要は、彼女は人生を楽しんでいるということなのだろう。
酒も、友人とのバカ騒ぎも、彼女は大手を振って行えていなかったことだ。プロ野球選手になるために、そしていざプロ野球選手になってからは職業を保つため自制に自制を重ねた二十数年間だったはずだ。だから今、それを取り戻そうとしているんじゃないだろうか?
確かにあいつらみたいな阿呆生徒どもと阿呆騒ぎをしているときのあおいは、眩しいくらいにイキイキとしている。学校では生徒と指導者という立場のはずなのだが、一歩外に出ると同じ立場の友人になってしまっている。そんな講師、パワフルアカデミーでも早川だけのはずだ。
信号の色が変わったので、ぼくはゆっくりアクセルを踏む。法定速度を守りながら夜のパワフルタウンを走るのも悪くないものだ。
しかしなあ、とぼくは思う。
高校時代から数えると、もう十年近い付き合いの彼女だ。お互い未婚で恋人もいない。ぼく達の間に恋愛感情はあるんだろうか。正直に言えば、ぼくは自分の本心すらわからない。多分、彼女に告白されたらもの凄く困るだろう。何故なら、そういう対象として見た事が一度たりともないからだ。そう。一度たりとも。

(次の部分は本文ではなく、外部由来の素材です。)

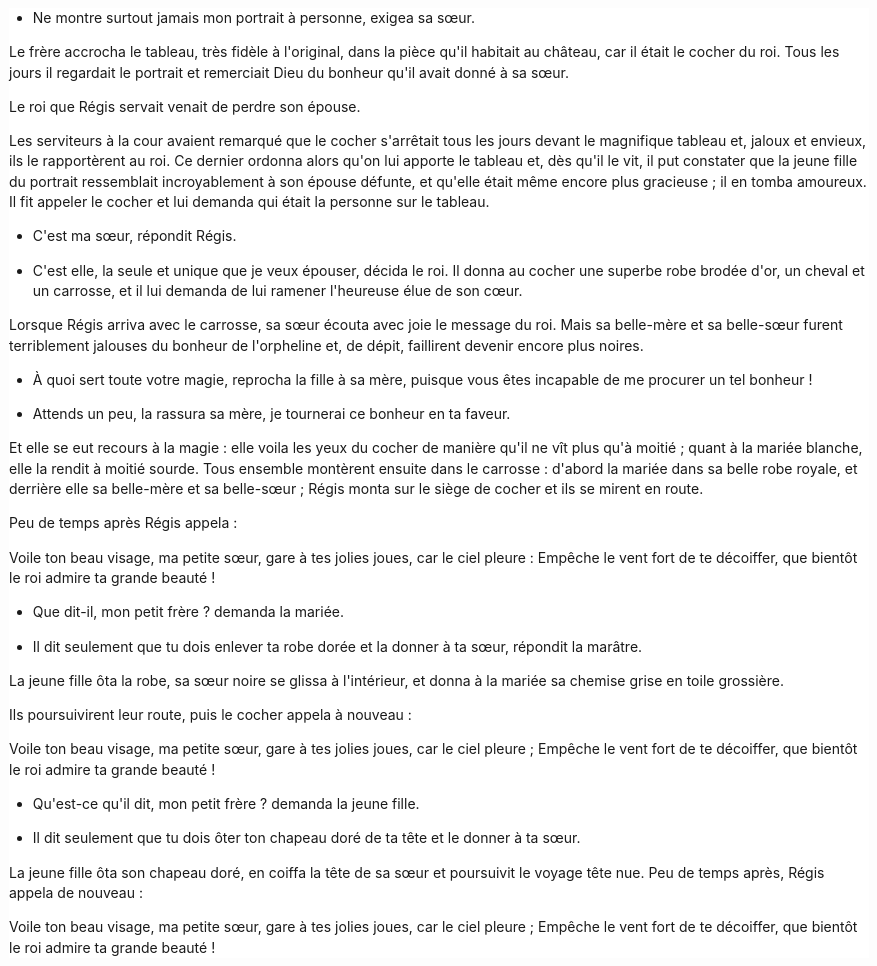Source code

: - Ne montre surtout jamais mon portrait à personne, exigea sa sœur.

Le frère accrocha le tableau, très fidèle à l'original, dans la pièce qu'il habitait au château, car il était le cocher du roi. Tous les jours il regardait le portrait et remerciait Dieu du bonheur qu'il avait donné à sa sœur.

Le roi que Régis servait venait de perdre son épouse.

Les serviteurs à la cour avaient remarqué que le cocher s'arrêtait tous les jours devant le magnifique tableau et, jaloux et envieux, ils le rapportèrent au roi. Ce dernier ordonna alors qu'on lui apporte le tableau et, dès qu'il le vit, il put constater que la jeune fille du portrait ressemblait incroyablement à son épouse défunte, et qu'elle était même encore plus gracieuse ; il en tomba amoureux. Il fit appeler le cocher et lui demanda qui était la personne sur le tableau.

- C'est ma sœur, répondit Régis.

- C'est elle, la seule et unique que je veux épouser, décida le roi. Il donna au cocher une superbe robe brodée d'or, un cheval et un carrosse, et il lui demanda de lui ramener l'heureuse élue de son cœur.

Lorsque Régis arriva avec le carrosse, sa sœur écouta avec joie le message du roi. Mais sa belle-mère et sa belle-sœur furent terriblement jalouses du bonheur de l'orpheline et, de dépit, faillirent devenir encore plus noires.

- À quoi sert toute votre magie, reprocha la fille à sa mère, puisque vous êtes incapable de me procurer un tel bonheur !

- Attends un peu, la rassura sa mère, je tournerai ce bonheur en ta faveur.

Et elle se eut recours à la magie : elle voila les yeux du cocher de manière qu'il ne vît plus qu'à moitié ; quant à la mariée blanche, elle la rendit à moitié sourde. Tous ensemble montèrent ensuite dans le carrosse : d'abord la mariée dans sa belle robe royale, et derrière elle sa belle-mère et sa belle-sœur ; Régis monta sur le siège de cocher et ils se mirent en route.

Peu de temps après Régis appela :

Voile ton beau visage, ma petite sœur, gare à tes jolies joues, car le ciel pleure : Empêche le vent fort de te décoiffer, que bientôt le roi admire ta grande beauté !

- Que dit-il, mon petit frère ? demanda la mariée.

- Il dit seulement que tu dois enlever ta robe dorée et la donner à ta sœur, répondit la marâtre.

La jeune fille ôta la robe, sa sœur noire se glissa à l'intérieur, et donna à la mariée sa chemise grise en toile grossière.

Ils poursuivirent leur route, puis le cocher appela à nouveau :

Voile ton beau visage, ma petite sœur, gare à tes jolies joues, car le ciel pleure ; Empêche le vent fort de te décoiffer, que bientôt le roi admire ta grande beauté !

- Qu'est-ce qu'il dit, mon petit frère ? demanda la jeune fille.

- Il dit seulement que tu dois ôter ton chapeau doré de ta tête et le donner à ta sœur.

La jeune fille ôta son chapeau doré, en coiffa la tête de sa sœur et poursuivit le voyage tête nue. Peu de temps après, Régis appela de nouveau :

Voile ton beau visage, ma petite sœur, gare à tes jolies joues, car le ciel pleure ; Empêche le vent fort de te décoiffer, que bientôt le roi admire ta grande beauté !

きっと早川もそうなんだろうな。ぼくのことを異性として認識していないからこそ、こんな日付が変わった深夜に呼びつけることも出来るのかもしれない。それを半ば義務のように感じてしまっているぼくも悪いは悪いのだけれど。
「どうしたの、風見くん。余所見してると危ないよ」
早川に注意され、ぼくは慌てて視線を前に戻す。すっかり吸いすぎてしまった煙草の先から灰の塊がぽとりとズボンに落ちた。
「なんかなあ。俺達ってどういう関係なのかなって思ってさ」
するとあおいはけらけらと腹を抱えて笑い出した。そんなにおかしいことか、おい。
「なんなの、また急に」
「自分の事ながら変な間柄だなってなんか、ふと」
「いいんじゃない。ボクらはボクらなりの付き合い方があるんだから」
「そんなもんですかね」
「そんなもんですとも」
そう答えると、早川は目を瞑りシートに体を預けた。それから二分もするとすうすうと小さな寝息が聴こえてきだした。
隣でそんな簡単に寝入るんじゃないよ、まったく。
ぼくは短くなった煙草を灰皿に放り込むと、もう一本咥えて火をつけた。窓に流れる煙は後方へと物凄いスピードで消え去ってゆく。夜の街を駆け抜ける煙草の煙と男女。なかなか蠱惑的な響きではあるが実際はビックリするくらい平凡だ。あと十五分程度で早川のマンションへと到着する。そうしたらぼくは彼女を降ろして帰宅する。帰ったら何を食べようか。夕食を摂ったのはもう五時間以上前なのだ。さすがに小腹が空いている。
せっかく迎えに来てるんだから、晩飯くらいサービスしてくれればいいのに。
ぼくはそんな有り得ないことを考えながら車を走らせる。隣から聴こえてくる静かで可愛らしい寝息に、ほんの少しだけ学生時代を思い出していた。